» **Things to do**:
1 - Return, without any changes, the part of the pull request thread on local test stability that opens with the words containing "It also addresses" and closes with "docs were updated)".
2 - In the pull request thread on local test stability, what comment approves the Red Hat Trusted App Pipeline container build?
3 - Extend the pull request thread on making local integration test runs more stable, picking up after its final line.

» **Provided text**:

Some changes to make local IT runs more stable #802

a-ovchinnikov · 2025-01-29T22:56:28Z

The PR adds several retries to functions which tend to sporadically fail locally for no good reason.

It also addresses several warnings which pollute UTs output. It does not handle
coroutine 'AsyncMockMixin._execute_mock_call' was never awaited which is very annoying, but has to be chased with specially trained dogs.

Maintainers will complete the following section

Commit messages are descriptive enough
Code coverage from testing does not decrease and new code is covered
Docs updated (if applicable)
Docs links in the code are still valid (if docs were updated)

Note: if the contribution is external (not from an organization member), the CI
pipeline will not run automatically. After verifying that the CI is safe to run:

approve GitHub Actions workflows by clicking a button
approve the Red Hat Trusted App Pipeline container build by commenting /ok-to-test
(as is the standard for Pipelines as Code)

tests/unit/conftest.py

tests/unit/test_scm.py

eskultety

Just a heads up - I looked at the backoff project and it very much seems like an abandonware: litl/backoff#211 . We may or may not face an issue once we bump to 3.10/3.11 unless they figure out whether they want to fork the project or not.
tenacity seemed like a viable alternative not so long ago, but looking at their issues/PRs, seems to be in the same situation.

tests/integration/conftest.py

eskultety · 2025-01-30T08:24:59Z

cachi2/core/package_managers/general.py

@@ -24,6 +25,8 @@

 log = logging.getLogger(__name__)

» **Data records**:
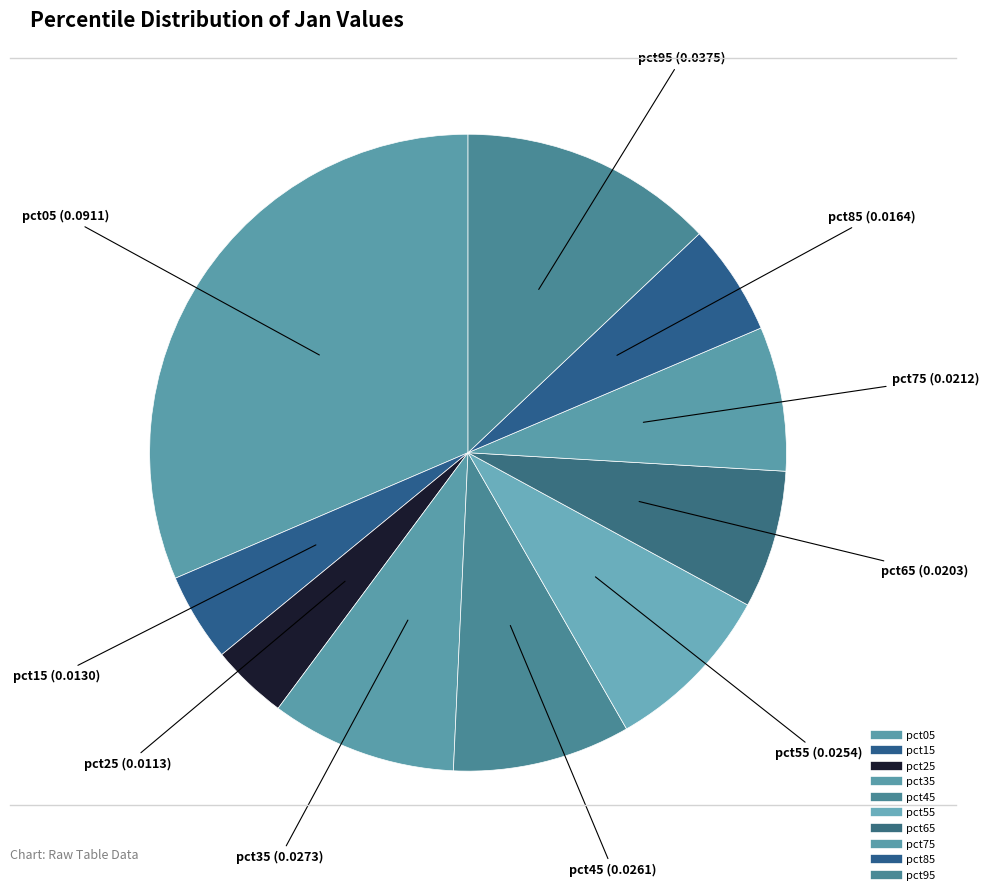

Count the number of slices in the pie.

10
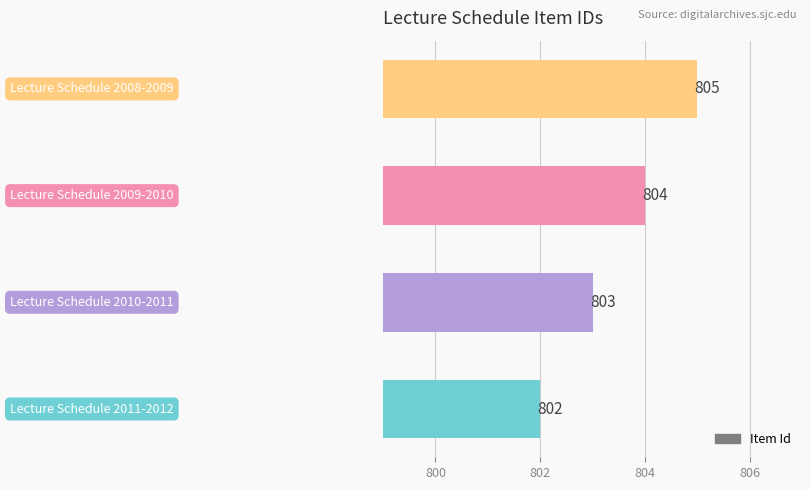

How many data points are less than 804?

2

==

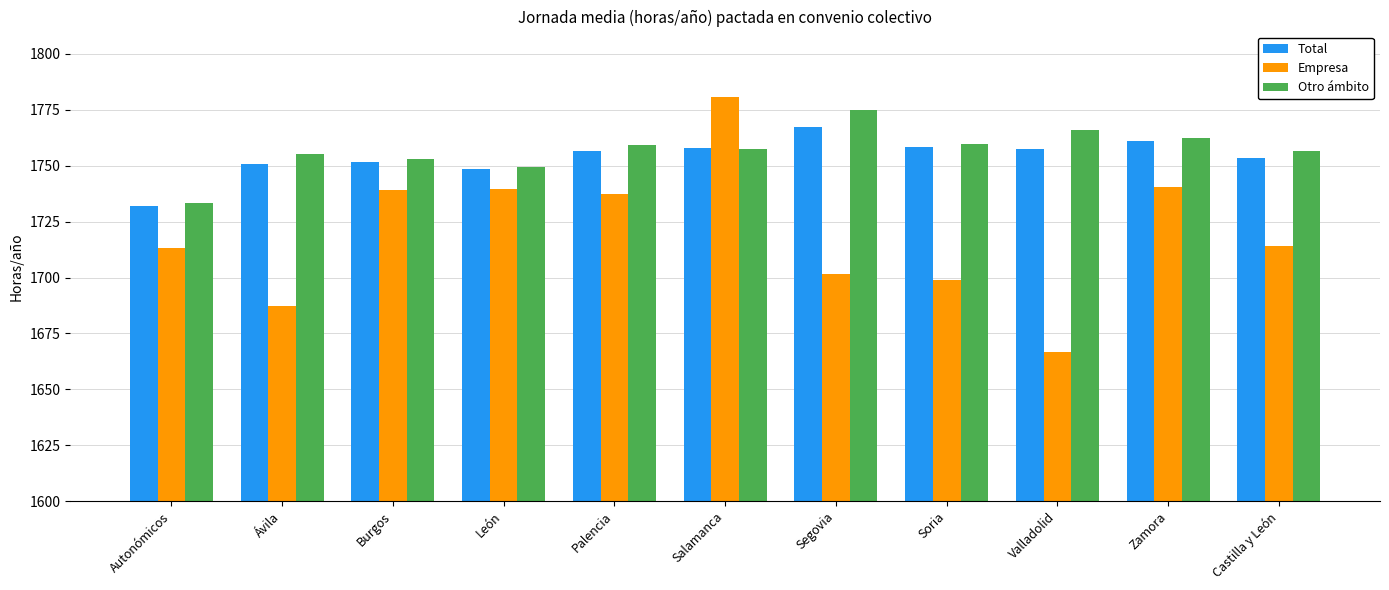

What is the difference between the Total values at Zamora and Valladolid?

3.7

» **Answers to each task**:
1 -
It also addresses several warnings which pollute UTs output. It does not handle
coroutine 'AsyncMockMixin._execute_mock_call' was never awaited which is very annoying, but has to be chased with specially trained dogs.

Maintainers will complete the following section

Commit messages are descriptive enough
Code coverage from testing does not decrease and new code is covered
Docs updated (if applicable)
Docs links in the code are still valid (if docs were updated)

2 - /ok-to-test

3 -
+fast_constant_delay = lambda: (0.01 for _ in range(10**4))  # noqa: E731


This looks suspicious for various reasons:

named lambda for a reusable generator instead of a regular helper -> neglibible

arbitrary magic 10**4 sentinel condition in a constant generator

0.01s is very brave in general, in practice registry and repository servers without proper load balancing proxies (yeah, ain't going to happen much in private company networks) may not be able to respond that quickly, especially since we only use 5 attempts in general for connections so this would add up to total wait of 0.05s

this results in a weird log output from backoff itself INFO Backing off _run(...) for 0.0s because it only formats the msg only up to the first decimal: https://github.com/litl/backoff/blob/d82b23c42d7a7e2402903e71e7a7f03014a00076/backoff/_common.py#L96

the library itself provides a constant generator which can be initialized via: https://github.com/litl/backoff/blob/d82b23c42d7a7e2402903e71e7a7f03014a00076/backoff/_decorator.py#L137 which feels more transparent than this lambda

you don't mention anywhere why a constant fast delay is preferred over an exponential one in real world scenarios; sure, exponential may result in more wait time, but could be more resilient as a trade off?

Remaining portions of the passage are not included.